**Problem statement**
Restate the records word for word. Include no pictures.

Data records
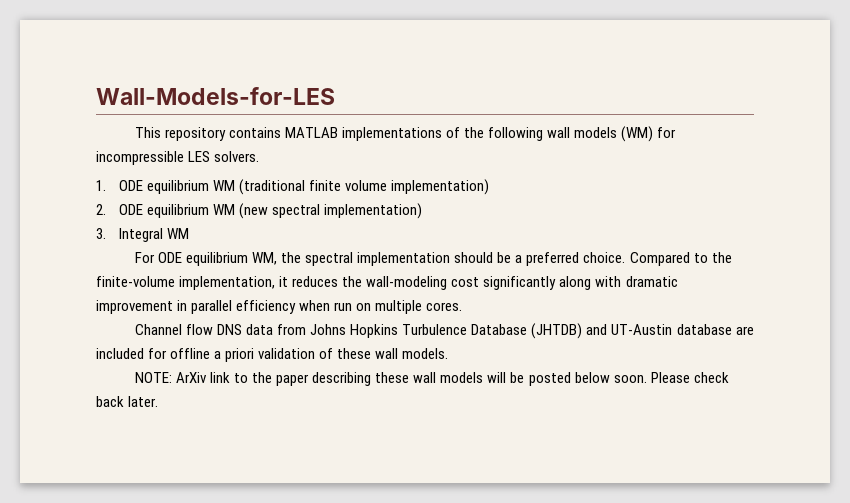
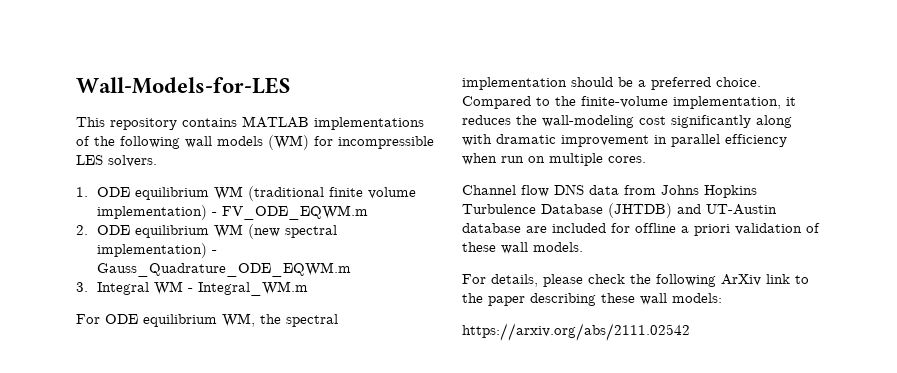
(489, 187) none -> [212,205,369,220] - FV_ODE_EQWM.m
(422, 211) none -> [212,250,218,254] [97,262,352,277] - Gauss_Quadrature_ODE_EQWM.m
(189, 233) none -> [188,281,309,296] - Integral_WM.m
[134,372,172,383] NOTE: -> [462,274,716,287] For details, please check the following
[440,372,729,386] [96,396,159,407] models will be posted below soon. Please check back later. -> [672,293,722,303] [462,323,690,341] models: // https://arxiv.org/abs/2111.02542

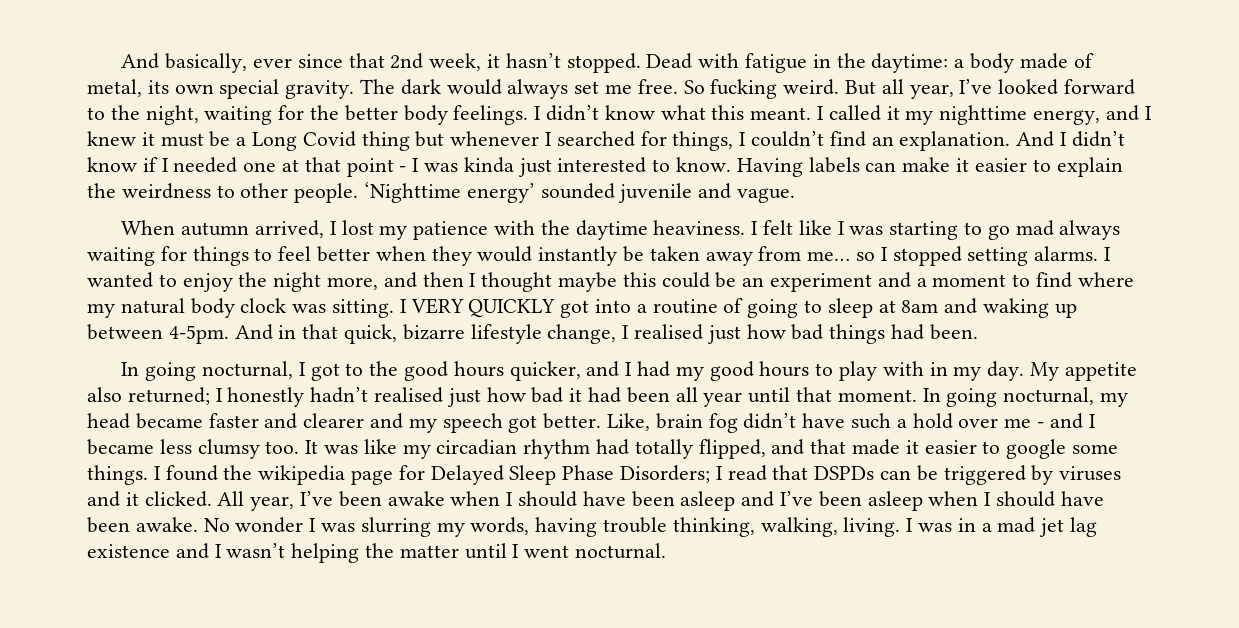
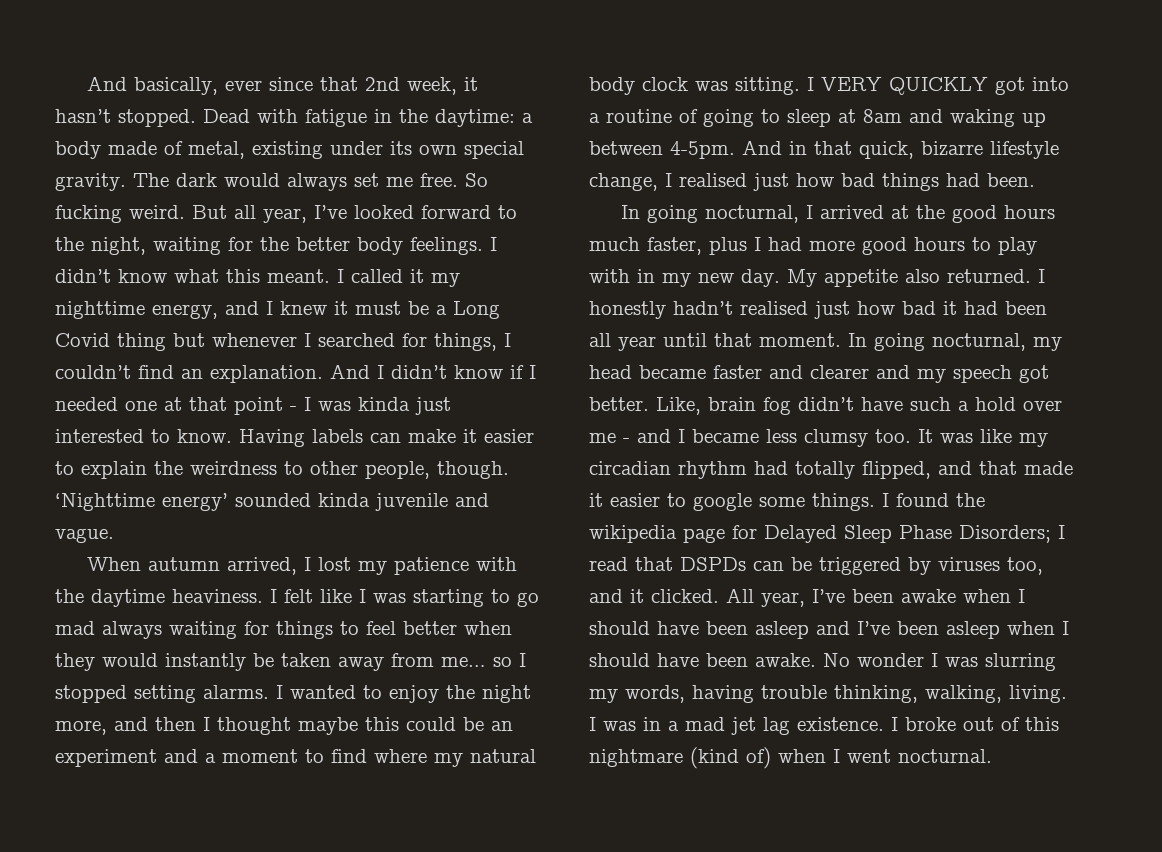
(142, 88) none -> [252,141,383,159] existing under
[294,183,359,203] people. -> [365,461,509,479] people, though.
(615, 191) none -> [318,493,370,507] kinda
[310,363,364,381] got to -> [819,205,909,219] arrived at
[509,361,620,381] quicker, and -> [589,237,747,255] much faster, plus
[675,366,704,381] my -> [809,240,855,251] more
(982, 373) none -> [698,273,734,283] new
[127,387,210,405] returned; -> [947,269,1031,283] returned.
(1122, 473) none -> [1007,557,1043,575] too,
[87,543,507,563] existence and I wasn’t helping the matter until -> [797,717,1059,731] [589,747,826,769] existence. I broke out of this nightmare (kind of) when

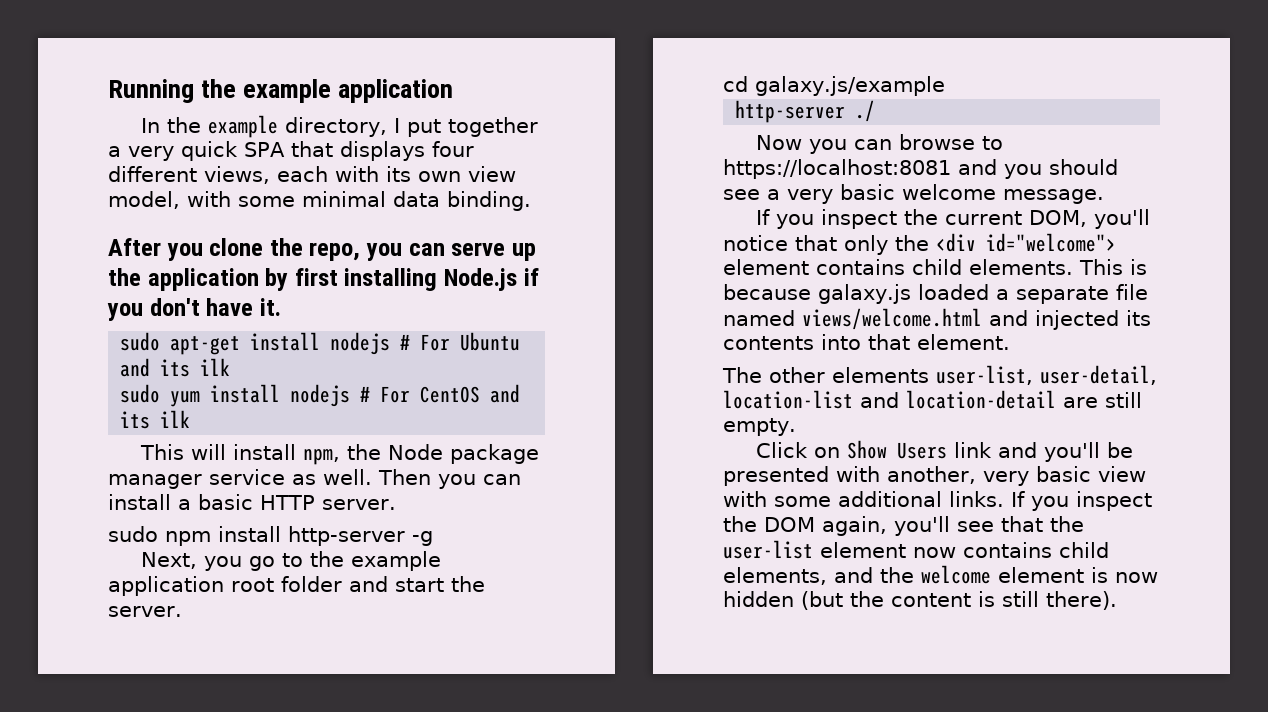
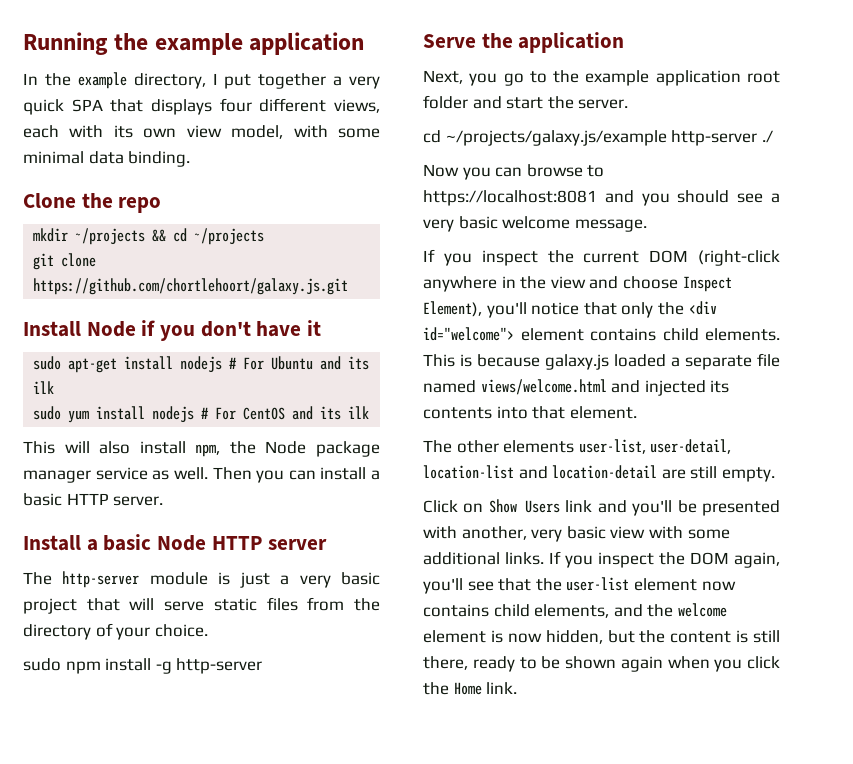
[108,238,536,261] [108,268,518,291] After you clone the repo, you can serve up the application by first installing Node.js -> [23,193,162,213] [33,228,265,245] [33,253,97,270] [33,278,349,295] [23,321,136,337] Clone the repo // mkdir ~/projects && cd ~/projects // git clone https://github.com/chortlehoort/galaxy.js.git // Install Node
[259,298,281,316] it. -> [307,320,322,336] it
(226, 452) none -> [99,441,131,454] also
(396, 504) none -> [23,534,328,551] [23,571,380,588] [23,597,381,614] [23,623,208,640] // Install a basic Node HTTP server // The http-server module is just a very basic project that will serve static files from the directory of your choice.
[288,526,433,546] http-server -g -> [155,658,263,674] [423,32,625,53] -g http-server // Serve the application
[755,76,945,96] galaxy.js/example // -> [445,130,667,146] ~/projects/galaxy.js/example
[1028,210,1087,227] DOM, -> [649,250,780,266] [423,276,732,292] [423,301,482,317] DOM (right-click anywhere in the view and choose Inspect Element),
[723,591,843,610] hidden (but -> [545,630,635,644] hidden, but
[1046,591,1117,610] there). -> [423,656,780,672] [423,682,518,695] there, ready to be shown again when you click the Home link.

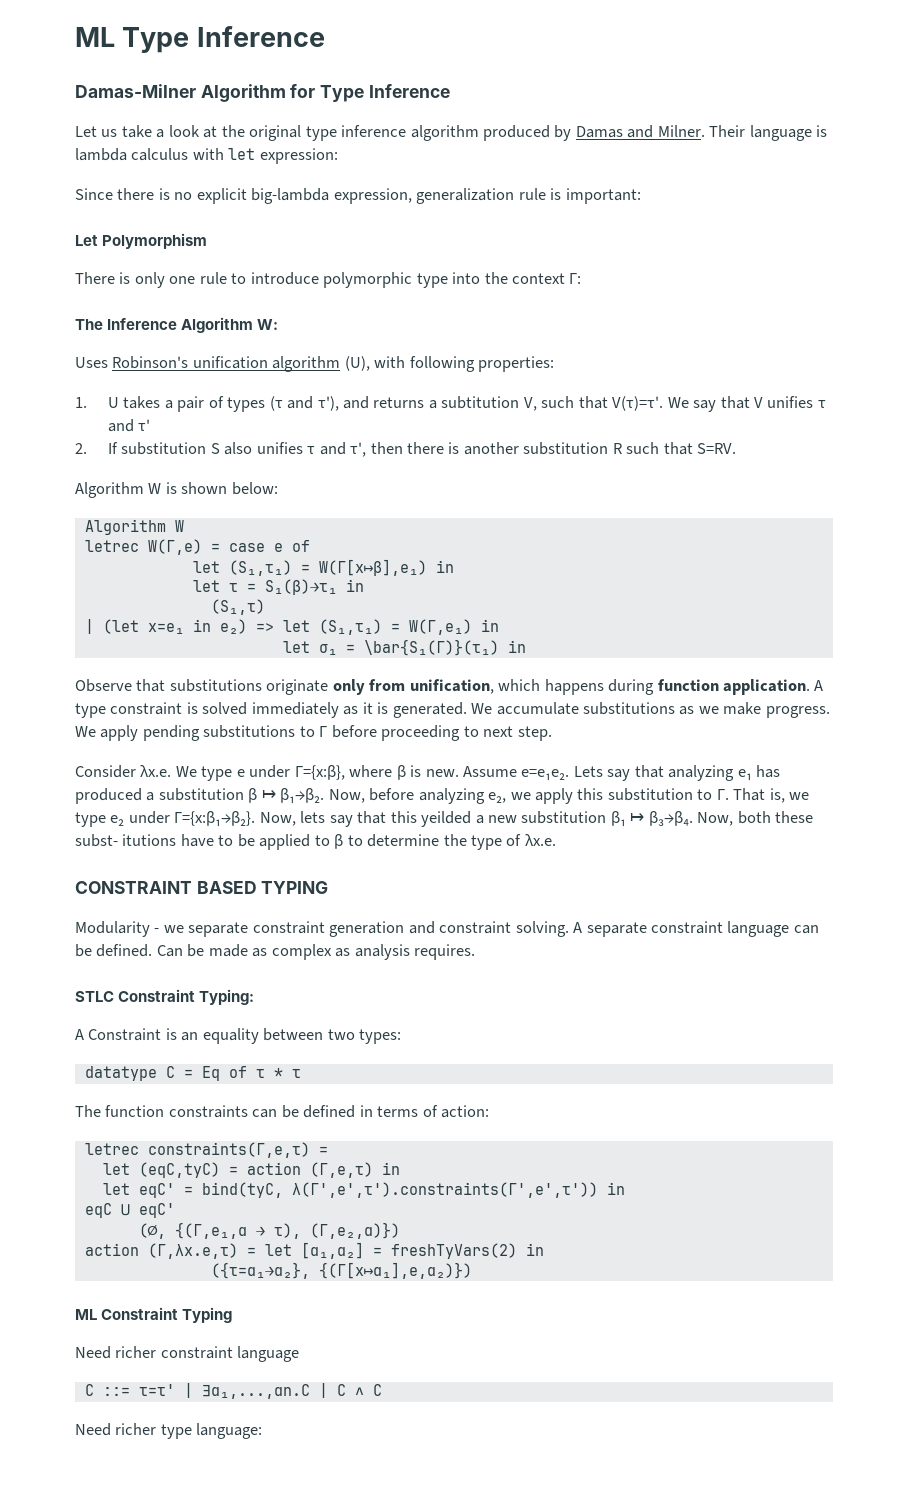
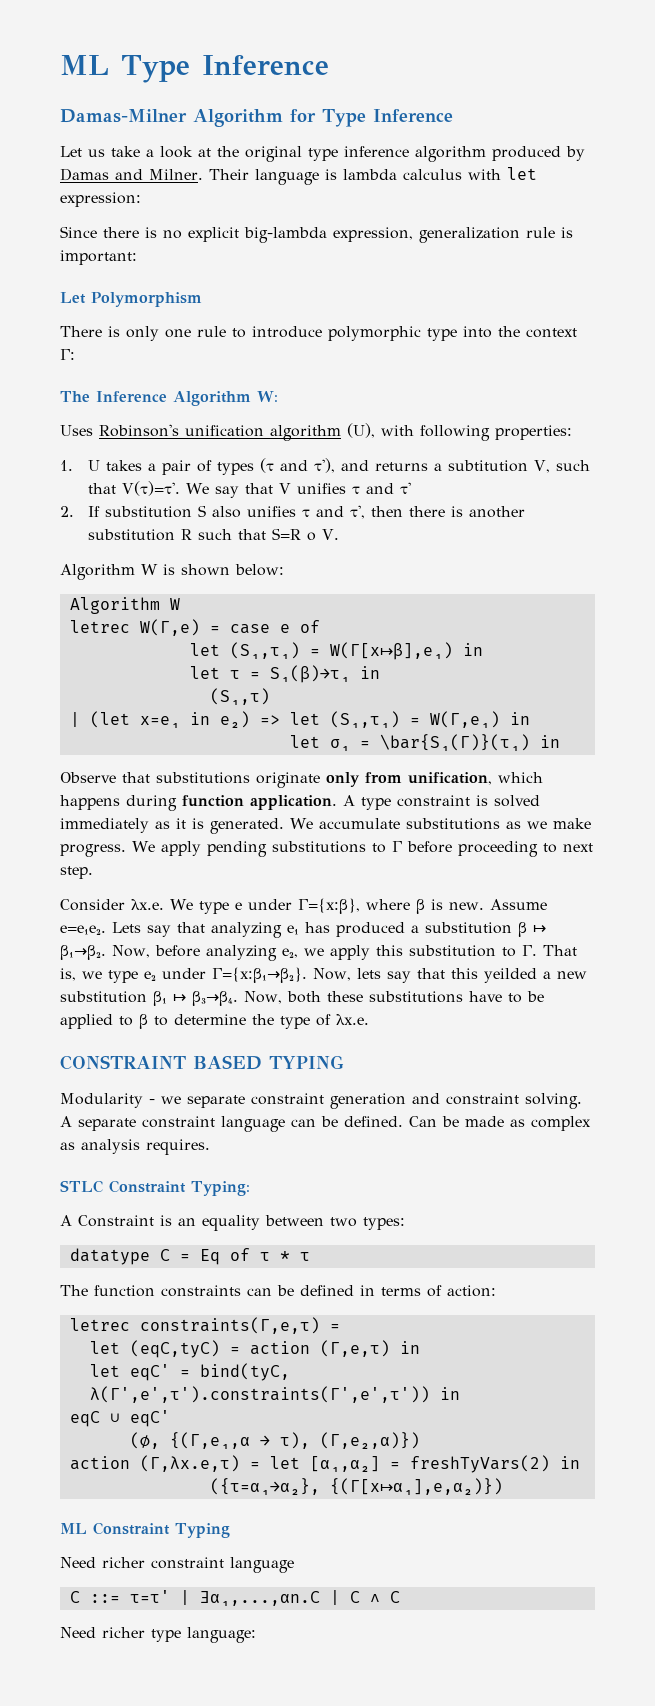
[697,443,737,454] S=RV. -> [271,528,339,541] S=R o V.
[75,834,177,847] subst- itutions -> [368,991,463,1003] substitutions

**Exercise output**
(489, 187) none -> [212,205,369,220] - FV_ODE_EQWM.m
(422, 211) none -> [212,250,218,254] [97,262,352,277] - Gauss_Quadrature_ODE_EQWM.m
(189, 233) none -> [188,281,309,296] - Integral_WM.m
[134,372,172,383] NOTE: -> [462,274,716,287] For details, please check the following
[440,372,729,386] [96,396,159,407] models will be posted below soon. Please check back later. -> [672,293,722,303] [462,323,690,341] models: // https://arxiv.org/abs/2111.02542

(142, 88) none -> [252,141,383,159] existing under
[294,183,359,203] people. -> [365,461,509,479] people, though.
(615, 191) none -> [318,493,370,507] kinda
[310,363,364,381] got to -> [819,205,909,219] arrived at
[509,361,620,381] quicker, and -> [589,237,747,255] much faster, plus
[675,366,704,381] my -> [809,240,855,251] more
(982, 373) none -> [698,273,734,283] new
[127,387,210,405] returned; -> [947,269,1031,283] returned.
(1122, 473) none -> [1007,557,1043,575] too,
[87,543,507,563] existence and I wasn’t helping the matter until -> [797,717,1059,731] [589,747,826,769] existence. I broke out of this nightmare (kind of) when

[108,238,536,261] [108,268,518,291] After you clone the repo, you can serve up the application by first installing Node.js -> [23,193,162,213] [33,228,265,245] [33,253,97,270] [33,278,349,295] [23,321,136,337] Clone the repo // mkdir ~/projects && cd ~/projects // git clone https://github.com/chortlehoort/galaxy.js.git // Install Node
[259,298,281,316] it. -> [307,320,322,336] it
(226, 452) none -> [99,441,131,454] also
(396, 504) none -> [23,534,328,551] [23,571,380,588] [23,597,381,614] [23,623,208,640] // Install a basic Node HTTP server // The http-server module is just a very basic project that will serve static files from the directory of your choice.
[288,526,433,546] http-server -g -> [155,658,263,674] [423,32,625,53] -g http-server // Serve the application
[755,76,945,96] galaxy.js/example // -> [445,130,667,146] ~/projects/galaxy.js/example
[1028,210,1087,227] DOM, -> [649,250,780,266] [423,276,732,292] [423,301,482,317] DOM (right-click anywhere in the view and choose Inspect Element),
[723,591,843,610] hidden (but -> [545,630,635,644] hidden, but
[1046,591,1117,610] there). -> [423,656,780,672] [423,682,518,695] there, ready to be shown again when you click the Home link.

[697,443,737,454] S=RV. -> [271,528,339,541] S=R o V.
[75,834,177,847] subst- itutions -> [368,991,463,1003] substitutions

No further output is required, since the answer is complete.